For one thing, Auckland has grown to the point where it is effectively impossible to keep on relying on cars as our sole means of transport. Take the North-Western motorway. It was widened in the 2010’s, but it already struggles to handle existing traffic, let alone future demand from a rapidly expanding West Auckland. Even if we wanted to keep expanding it, that corridor is now physically out of space at many points. By comparison, the Northern Busway is probably the only thing that keeps traffic across the bridge moving at all.

For another, I don’t think Aucklanders are inherently car-centric. We are forced to be by inadequate infrastructure, but as the last few decades have proven, when you provide decent service it gets used. Moreover, I think a lot of us also just want the choice. For those of us too young to have licenses, who can’t afford to own a car, or who just don’t want to have to deal with bad drivers at the end of a long day, there should be an alternative.

For these and a host of other reasons, I would argue we need to continue our current trend of expansion. However, that process is made more difficult by our lack of long term-planning. At present, we simply don’t have a good decision-making process.
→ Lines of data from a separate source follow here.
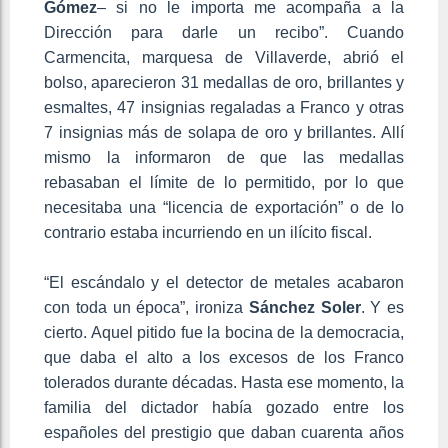
Gómez
– si no le importa me acompaña a la
Dirección para darle un recibo”. Cuando
Carmencita, marquesa de Villaverde, abrió el
bolso, aparecieron 31 medallas de oro, brillantes y
esmaltes, 47 insignias regaladas a Franco y otras
7 insignias más de solapa de oro y brillantes. Allí
mismo la informaron de que las medallas
rebasaban el límite de lo permitido, por lo que
necesitaba una “licencia de exportación” o de lo
contrario estaba incurriendo en un ilícito fiscal.
“El escándalo y el detector de metales acabaron
con toda un época”, ironiza
Sánchez Soler
. Y es
cierto. Aquel pitido fue la bocina de la democracia,
que daba el alto a los excesos de los Franco
tolerados durante décadas. Hasta ese momento, la
familia del dictador había gozado entre los
españoles del prestigio que daban cuarenta años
On one hand, the central government is enslaved by the three-year election cycle and changes direction every time a party loses an election. On the other, Auckland Council tends to have a better understanding of what projects are actually worthwhile, but they are too starved of funds to make ambitious calls on their own. KiwiRail seem disinterested in anything that doesn't involve freight, and Waka Kotahi (NZTA) I would argue, are poorly equipped to do any long term planning on their own.
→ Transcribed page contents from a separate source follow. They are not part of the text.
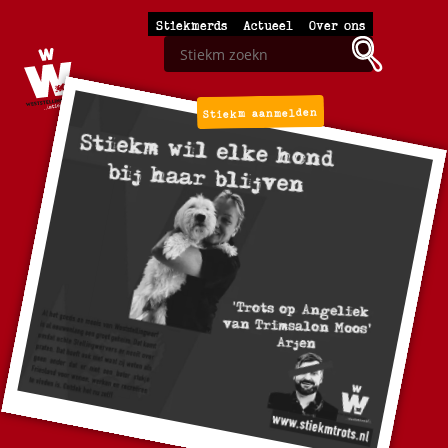
Stiekmerds
Actueel
Over ons
Stiekm aanmelden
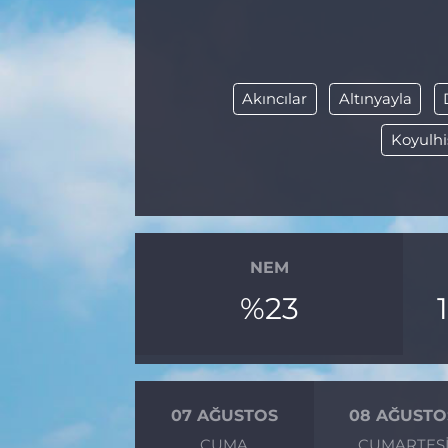
BÖLGE
YAŞAM
Akıncılar
Altınyayla
DÜNYA
Koyulhi
GENEL
GÜNCEL
NEM
RESMİ İLAN
%23
07 AĞUSTOS
08 AĞUSTO
CUMA
CUMARTES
The outcome of this whole process is that we have no single body to push infrastructure projects. For one, this makes democratic involvement harder. It becomes much more difficult to apply political pressure when the planning of our transport system is so distributed. But more importantly, it makes setting long-term objectives exceedingly difficult. A major part of the CRL’s cost stems from the fact that nobody in New Zealand had experience building metro lines, so we had to build that capacity from the ground up. But now that the CRL is finished, we have no more projects lined up, and all of that expertise is likely to decay again. When we inevitably need to get a rail connection to the North Shore, for instance, we will have to go through that whole learning curve again. Sydney, meanwhile, has their Metro buildout planned twenty years in advance. While they obviously have more funds to work with, they also have a consistent source of direction and funding from the NSW government. Auckland may not be the largest city, but many smaller cities have delivered excellent systems through good long-term planning.

So while we’ve made surprising progress as of late, with ridership numbers recently reaching their highest level in half a century, we still seem to lack the ambition that has characterised so many successful systems elsewhere. This piece barely scratches the surface on the complexities of modernising our transit network, but I would argue that we have no alternative in the long run.